When Vince Bozzi’s event business hosted a party last fall in the Paulsen Center’s penthouse to help the landlord find a new tenant, he already was craving the space.

“I was not trying to hide it,” Bozzi said.

Bozzi Media signed a lease late last month for the historic penthouse, said Scarlett Stalter, the assistant property manager for the Paulsen Center. Bozzi Media publishes Spokane Coeur d’Alene Living magazine and includes an event-hosting business.

He plans to use it for a few offices and to rent out for small special events, including weddings. That function parallels one portion of Bozzi Media’s business, Chateau Rive at The Flour Mill. Chateau Rive opened three years ago and hosts concerts and is available for weddings and other special occasions.

The penthouse is on the 16th floor of the Paulsen Medical and Dental Building and has a 500-square-foot rooftop terrace that provides sweeping downtown views. Bozzi already has a few events booked, he said.

The building was constructed in 1929 by the estate of mining magnate August Paulsen. His widow, Myrtle Paulsen, was the first resident of the penthouse. Myrtle Paulsen’s son and daughter-in-law, Clarence and Helen Paulsen, moved there in 1957. It remained a residence until Helen died in 2007.

The penthouse was most recently leased by an estate-planning business, which vacated in 2014.

Bozzi said he doesn’t plan to make many changes. Some of the space will be painted. He hopes to add an industrial dishwasher in the upstairs storage space. He may install a large TV that can be pulled from the ceiling.

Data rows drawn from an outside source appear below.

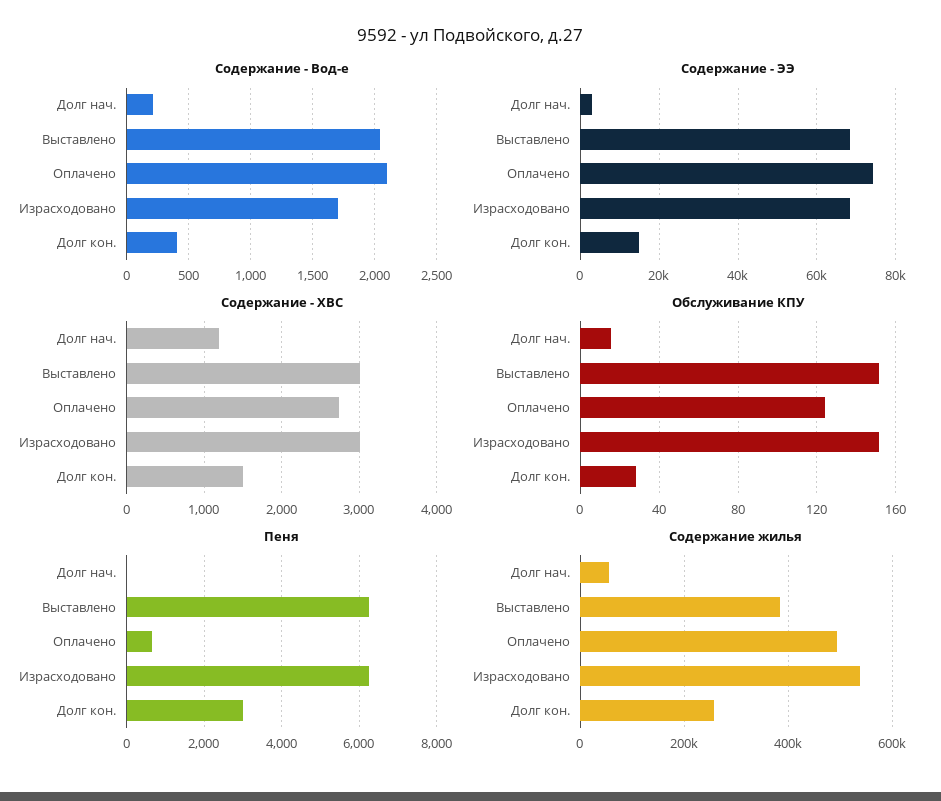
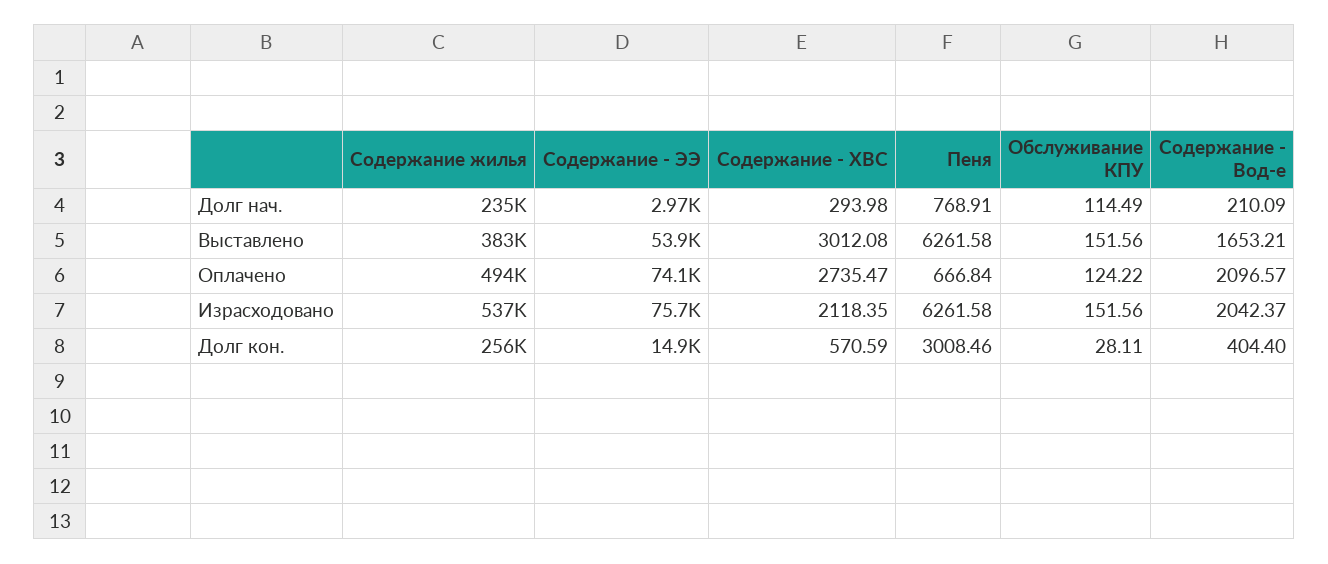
  {
    "Содержание - Вод-е": {
      "Долг нач.": 210.09,
-     "Выставлено": 2050,
+     "Выставлено": 1653.21,
      "Оплачено": 2096.57,
-     "Израсходовано": 1700,
+     "Израсходовано": 2042.37,
      "Долг кон.": 404.4
    },
    "Содержание - ЭЭ": {
      "Долг нач.": 2970,
-     "Выставлено": 68000,
+     "Выставлено": 53900,
      "Оплачено": 74100,
-     "Израсходовано": 68000,
+     "Израсходовано": 75700,
      "Долг кон.": 14900
    },
    "Содержание - ХВС": {
-     "Долг нач.": 1200,
+     "Долг нач.": 293.98,
      "Выставлено": 3012.08,
      "Оплачено": 2735.47,
-     "Израсходовано": 3000,
+     "Израсходовано": 2118.35,
-     "Долг кон.": 1500
+     "Долг кон.": 570.59
    },
    "Обслуживание КПУ": {
-     "Долг нач.": 15,
+     "Долг нач.": 114.49,
      "Выставлено": 151.56,
      "Оплачено": 124.22,
      "Израсходовано": 151.56,
      "Долг кон.": 28.11
    },
    "Пеня": {
-     "Долг нач.": 0,
+     "Долг нач.": 768.91,
      "Выставлено": 6261.58,
      "Оплачено": 666.84,
      "Израсходовано": 6261.58,
      "Долг кон.": 3008.46
    },
    "Содержание жилья": {
-     "Долг нач.": 60000,
+     "Долг нач.": 235000,
      "Выставлено": 383000,
      "Оплачено": 494000,
      "Израсходовано": 537000,
      "Долг кон.": 256000
    }
  }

“We want to retain the feel of the apartment,” he said. “It always seems sunny up there because of all the windows.”

The Paulsen Center, which is owned by Diamond Parking, hired Bozzi Media to host a viewing of the penthouse to generate interest in October. The space was advertised at $4,500 a month.

Bozzi visited it in preparation for the party. When he got there, he decided it would make a great addition to his company. He went through with the party, but, he admitted, “I didn’t want to expose it to anybody else.”

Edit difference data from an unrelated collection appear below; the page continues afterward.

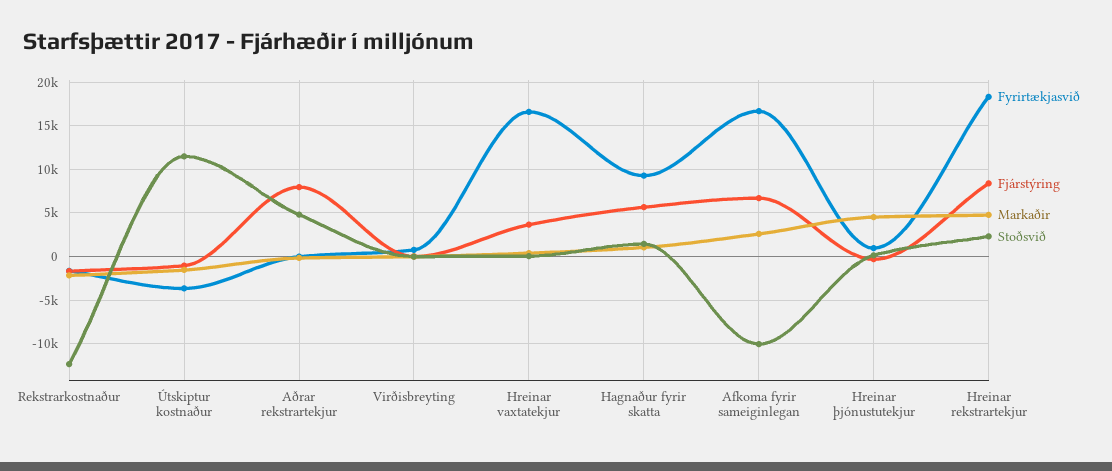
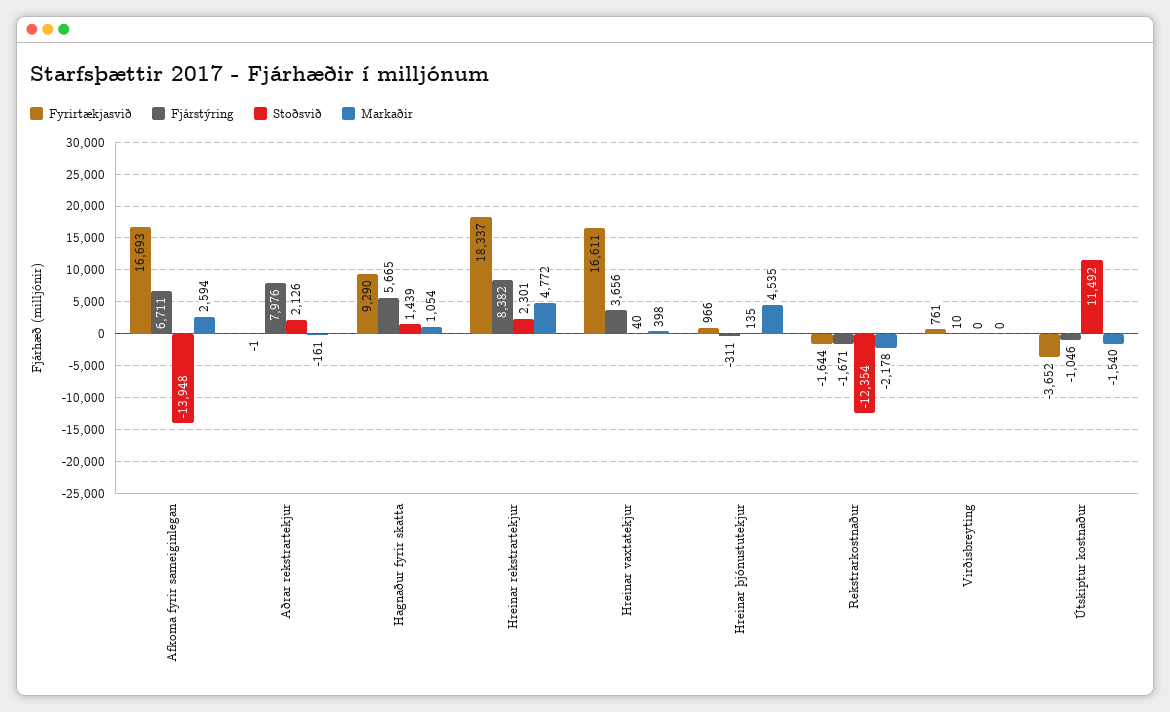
  {
    "Fyrirtækjasvið": {
      "Rekstrarkostnaður": -1644,
      "Útskiptur kostnaður": -3652,
      "Aðrar rekstrartekjur": -1,
      "Virðisbreyting": 761,
      "Hreinar vaxtatekjur": 16611,
      "Hagnaður fyrir skatta": 9290,
      "Afkoma fyrir sameiginlegan": 16693,
      "Hreinar þjónustutekjur": 966,
      "Hreinar rekstrartekjur": 18337
    },
    "Fjárstýring": {
      "Rekstrarkostnaður": -1671,
      "Útskiptur kostnaður": -1046,
      "Aðrar rekstrartekjur": 7976,
      "Virðisbreyting": 10,
      "Hreinar vaxtatekjur": 3656,
      "Hagnaður fyrir skatta": 5665,
      "Afkoma fyrir sameiginlegan": 6711,
      "Hreinar þjónustutekjur": -311,
      "Hreinar rekstrartekjur": 8382
    },
    "Markaðir": {
      "Rekstrarkostnaður": -2178,
      "Útskiptur kostnaður": -1540,
      "Aðrar rekstrartekjur": -161,
      "Virðisbreyting": 0,
      "Hreinar vaxtatekjur": 398,
      "Hagnaður fyrir skatta": 1054,
      "Afkoma fyrir sameiginlegan": 2594,
      "Hreinar þjónustutekjur": 4535,
      "Hreinar rekstrartekjur": 4772
    },
    "Stoðsvið": {
      "Rekstrarkostnaður": -12354,
      "Útskiptur kostnaður": 11492,
-     "Aðrar rekstrartekjur": 5000,
+     "Aðrar rekstrartekjur": 2126,
      "Virðisbreyting": 0,
      "Hreinar vaxtatekjur": 40,
      "Hagnaður fyrir skatta": 1439,
-     "Afkoma fyrir sameiginlegan": -10000,
+     "Afkoma fyrir sameiginlegan": -13948,
      "Hreinar þjónustutekjur": 135,
      "Hreinar rekstrartekjur": 2301
    }
  }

The media company, which currently is at the Tapio Center, 104 S. Freya St., has 12 employees who all can’t fit in the penthouse. Most will move a few blocks from the Paulsen to the second floor of a brick building at 107 S. Howard St.

Bozzi said he gets flooded with requests to see the penthouse.

“Most people have wanted to see it and will not have seen it yet,” Bozzi said. “If somebody like a law firm rented it they might have tied it up for the next 10 to 20 years and no one would get a chance to see it.”